A partir do dia 10, no Pátio do Colégio, em São Paulo, ministrará um aguardado curso de Tupi para leigos. E ele já se prepara para publicar, no segundo semestre deste ano, o Dicionário da língua brasílica, o tupi antigo na formação do Brasil. A publicação servirá de guia para estudantes do idioma, já que a última obra do gênero, o Vocabulário tupi-português, de Lemos Barbosa, data de 1956. Ainda este ano, o professor deve lançar um CD com os textos do seu Método de tupi e uma versão do dicionário em CD-ROM.

No Rio de Janeiro, o economista aposentado Joubert Di Mauro, 58 anos, promete brindar o dia 22 de abril com o lançamento de um novo Vocabulário tupi-português.

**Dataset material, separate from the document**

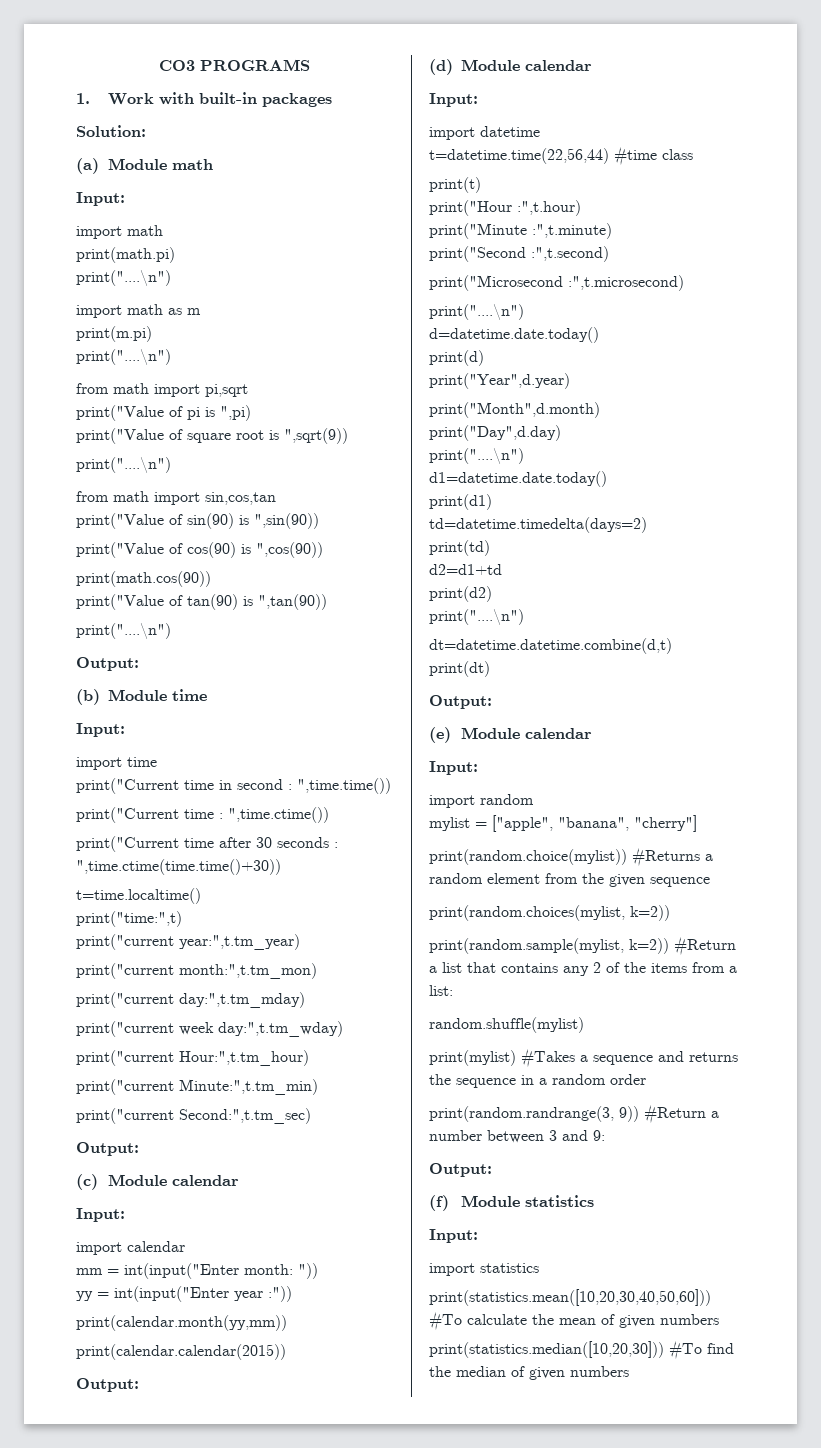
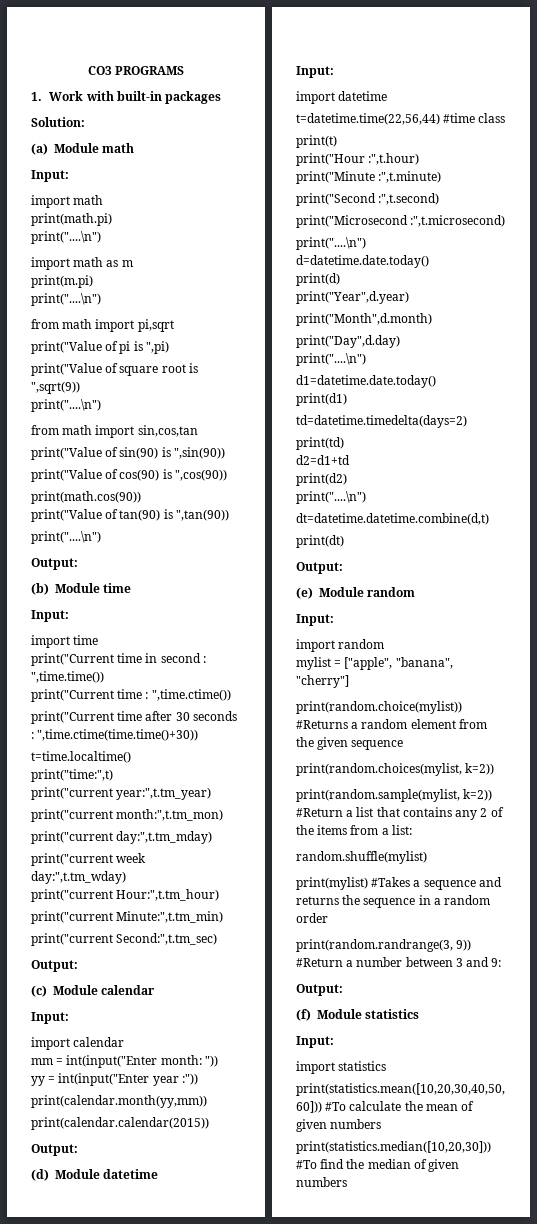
[525,60,592,71] calendar -> [103,1169,159,1179] datetime
[524,728,592,739] calendar -> [367,587,416,597] random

Sobrinho do cineasta Humberto Mauro – diretor de O descobrimento do Brasil –, ele lançou um curso de Tupi pela Internet. A partir de uma biblioteca de cinco mil volumes herdada do pai e do tio, lançou sua página pessoal (www.painet.com.br/joubert/). Nela, os interessados podem adquirir noções de tupi antigo em quatro aulas. “Ensino gramática, algumas palavras e o Hino Nacional”, conta Di Mauro. “Acho que, no futuro, o tupi vai voltar a ser valorizado.”